Quand elles appartiennent aux classes inférieures, les femmes ne sont pas mieux décrites. Un voyeurisme douteux montre une paysanne violée par un soldat dans la campagne romaine, des prostituées dans un lupanar, et une esclave traitée en objet -mais si gentiment- par Pullo, simple homme de troupe. L’époque contemporaine se régale en feignant de s’indigner de cette sexualité violente archaïque, instinctive, universelle contre les femmes. Là aussi, la vision proposée est fausse.
Le plaisir érotique n’est fait à Rome que de douceur, de langueur et de passivité. L’anecdote du viol dans la campagne est historiquement impossible. D’abord, un soldat ne quitterait pas son unité en marche sans être immédiatement puni, gravement. Si, ensuite, le viol est certes pratiqué dans les guerres, c’est toujours contre l’ennemi, souvent à la fin d’un long siège, quand l’armée entre victorieuse dans une ville et afin de punir sur ordre du général une résistance excessive. Le viol se présente comme un acte symbolique -il en est de même du pillage- exercé contre les femmes et les hommes; assez rare et suscitant l’horreur, n’ayant rien à voir avec une sexualité virile et joyeuse.
Quant à Niobé, l’épouse du centurion -qui porte un nom d’affranchie alors qu’elle serait de naissance libre- son personnage touchant de mère au foyer est trompeur.

__________________________________________________

*OBJECTIF*
Recopiez mot pour mot l'intégralité du passage proposé.

__________________________________________________

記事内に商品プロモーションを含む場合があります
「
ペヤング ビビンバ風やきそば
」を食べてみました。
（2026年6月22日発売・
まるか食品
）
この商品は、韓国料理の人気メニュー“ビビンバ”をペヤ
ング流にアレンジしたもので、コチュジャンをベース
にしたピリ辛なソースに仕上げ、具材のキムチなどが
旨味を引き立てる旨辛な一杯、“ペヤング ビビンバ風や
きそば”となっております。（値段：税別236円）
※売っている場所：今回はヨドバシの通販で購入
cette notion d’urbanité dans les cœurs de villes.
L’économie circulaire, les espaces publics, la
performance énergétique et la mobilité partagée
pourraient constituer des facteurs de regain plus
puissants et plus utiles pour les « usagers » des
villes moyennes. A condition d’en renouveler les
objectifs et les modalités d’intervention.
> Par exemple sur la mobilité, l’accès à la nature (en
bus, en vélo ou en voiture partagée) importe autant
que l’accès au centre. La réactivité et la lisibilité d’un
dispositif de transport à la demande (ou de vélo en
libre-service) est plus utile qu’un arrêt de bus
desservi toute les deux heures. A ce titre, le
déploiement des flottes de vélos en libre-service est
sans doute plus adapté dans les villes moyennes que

__________________________________________________

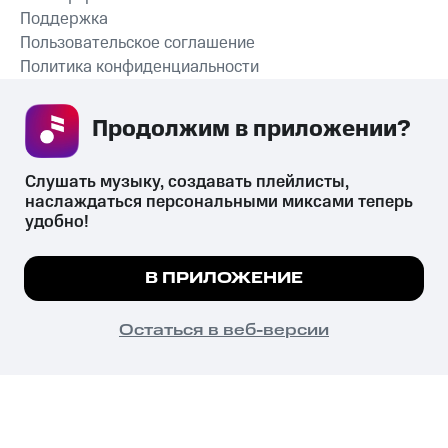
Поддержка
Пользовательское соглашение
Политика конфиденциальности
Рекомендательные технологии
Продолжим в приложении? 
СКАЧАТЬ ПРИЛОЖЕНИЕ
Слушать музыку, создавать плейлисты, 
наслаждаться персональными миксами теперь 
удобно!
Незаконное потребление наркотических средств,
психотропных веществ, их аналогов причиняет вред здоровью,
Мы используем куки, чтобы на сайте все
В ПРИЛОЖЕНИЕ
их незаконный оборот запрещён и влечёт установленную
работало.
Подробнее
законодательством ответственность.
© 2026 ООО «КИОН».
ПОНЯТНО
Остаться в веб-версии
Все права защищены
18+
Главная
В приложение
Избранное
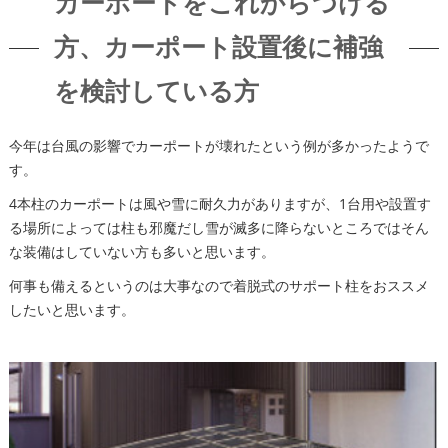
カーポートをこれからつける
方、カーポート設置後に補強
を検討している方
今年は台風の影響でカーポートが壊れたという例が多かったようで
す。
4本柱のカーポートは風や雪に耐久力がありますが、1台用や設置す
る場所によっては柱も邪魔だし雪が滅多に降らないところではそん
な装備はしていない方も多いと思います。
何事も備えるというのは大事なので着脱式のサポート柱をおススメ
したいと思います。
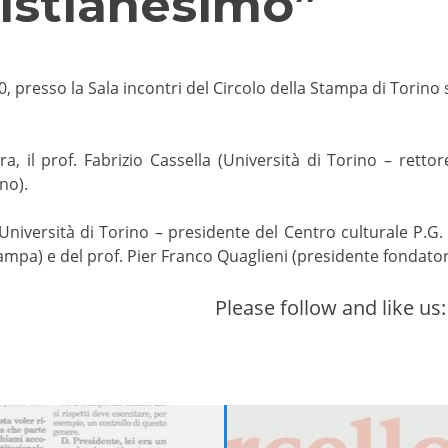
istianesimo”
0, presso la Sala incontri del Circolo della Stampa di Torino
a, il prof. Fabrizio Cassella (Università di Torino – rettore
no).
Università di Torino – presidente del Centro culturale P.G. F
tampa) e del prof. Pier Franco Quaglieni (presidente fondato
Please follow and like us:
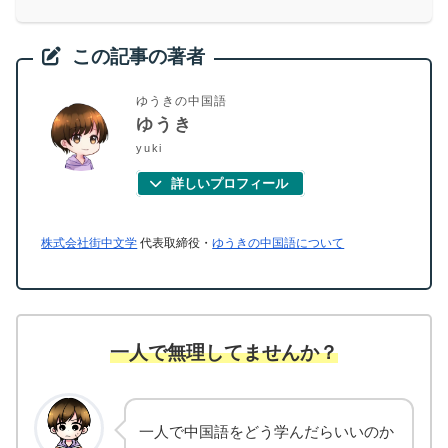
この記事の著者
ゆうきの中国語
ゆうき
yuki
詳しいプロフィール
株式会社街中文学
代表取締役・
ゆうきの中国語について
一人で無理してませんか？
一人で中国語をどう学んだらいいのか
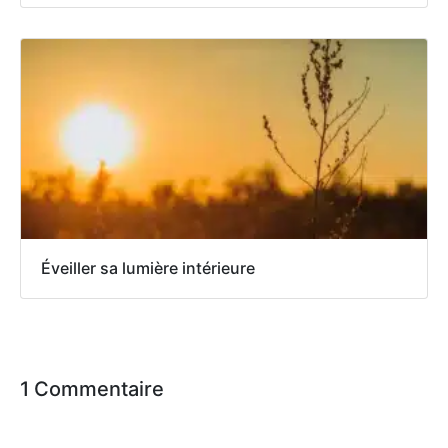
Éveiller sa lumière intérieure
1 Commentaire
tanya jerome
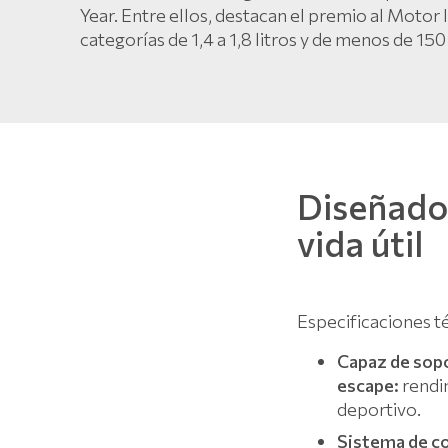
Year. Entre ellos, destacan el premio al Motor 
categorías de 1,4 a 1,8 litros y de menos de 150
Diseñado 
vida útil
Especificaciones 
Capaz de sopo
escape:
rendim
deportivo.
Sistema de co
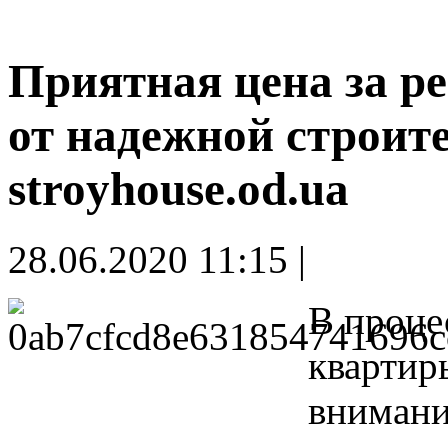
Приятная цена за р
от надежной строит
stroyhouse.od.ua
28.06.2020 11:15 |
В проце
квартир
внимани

__________________________________________________

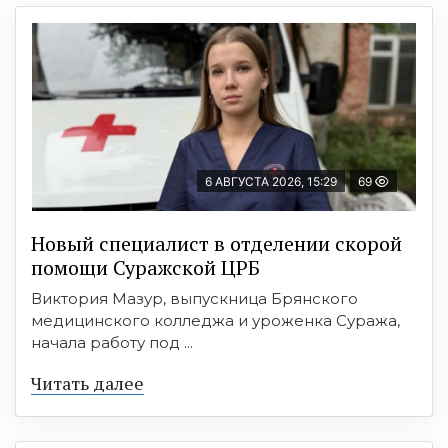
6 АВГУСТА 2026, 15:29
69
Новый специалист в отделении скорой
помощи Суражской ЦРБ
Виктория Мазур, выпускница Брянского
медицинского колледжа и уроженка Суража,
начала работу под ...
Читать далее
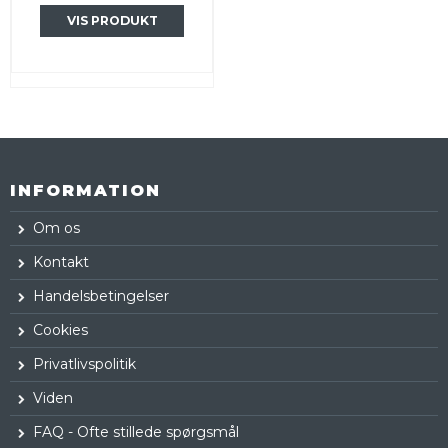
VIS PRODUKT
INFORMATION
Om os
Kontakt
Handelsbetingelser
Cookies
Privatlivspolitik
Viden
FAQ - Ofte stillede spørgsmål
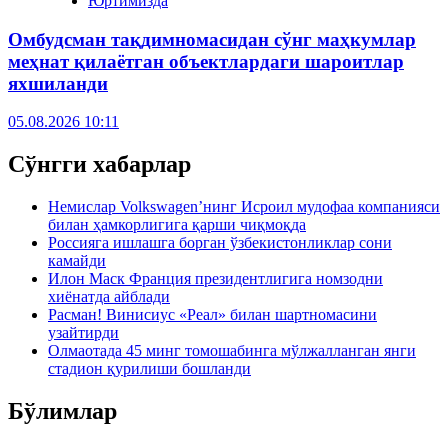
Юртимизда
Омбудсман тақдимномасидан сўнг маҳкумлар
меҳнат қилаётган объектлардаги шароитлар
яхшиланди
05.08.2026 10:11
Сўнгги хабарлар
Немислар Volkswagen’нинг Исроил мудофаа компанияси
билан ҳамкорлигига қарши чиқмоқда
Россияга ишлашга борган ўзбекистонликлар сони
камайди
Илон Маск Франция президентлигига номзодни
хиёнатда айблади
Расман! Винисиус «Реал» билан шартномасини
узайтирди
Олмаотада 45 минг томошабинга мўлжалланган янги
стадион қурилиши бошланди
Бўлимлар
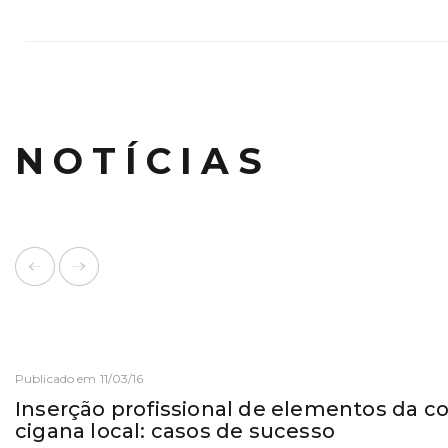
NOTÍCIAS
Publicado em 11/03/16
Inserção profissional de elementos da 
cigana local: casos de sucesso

__________________________________________________

*CORRIGÉ*
Quand elles appartiennent aux classes inférieures, les femmes ne sont pas mieux décrites. Un voyeurisme douteux montre une paysanne violée par un soldat dans la campagne romaine, des prostituées dans un lupanar, et une esclave traitée en objet -mais si gentiment- par Pullo, simple homme de troupe. L’époque contemporaine se régale en feignant de s’indigner de cette sexualité violente archaïque, instinctive, universelle contre les femmes. Là aussi, la vision proposée est fausse.
Le plaisir érotique n’est fait à Rome que de douceur, de langueur et de passivité. L’anecdote du viol dans la campagne est historiquement impossible. D’abord, un soldat ne quitterait pas son unité en marche sans être immédiatement puni, gravement. Si, ensuite, le viol est certes pratiqué dans les guerres, c’est toujours contre l’ennemi, souvent à la fin d’un long siège, quand l’armée entre victorieuse dans une ville et afin de punir sur ordre du général une résistance excessive. Le viol se présente comme un acte symbolique -il en est de même du pillage- exercé contre les femmes et les hommes; assez rare et suscitant l’horreur, n’ayant rien à voir avec une sexualité virile et joyeuse.
Quant à Niobé, l’épouse du centurion -qui porte un nom d’affranchie alors qu’elle serait de naissance libre- son personnage touchant de mère au foyer est trompeur.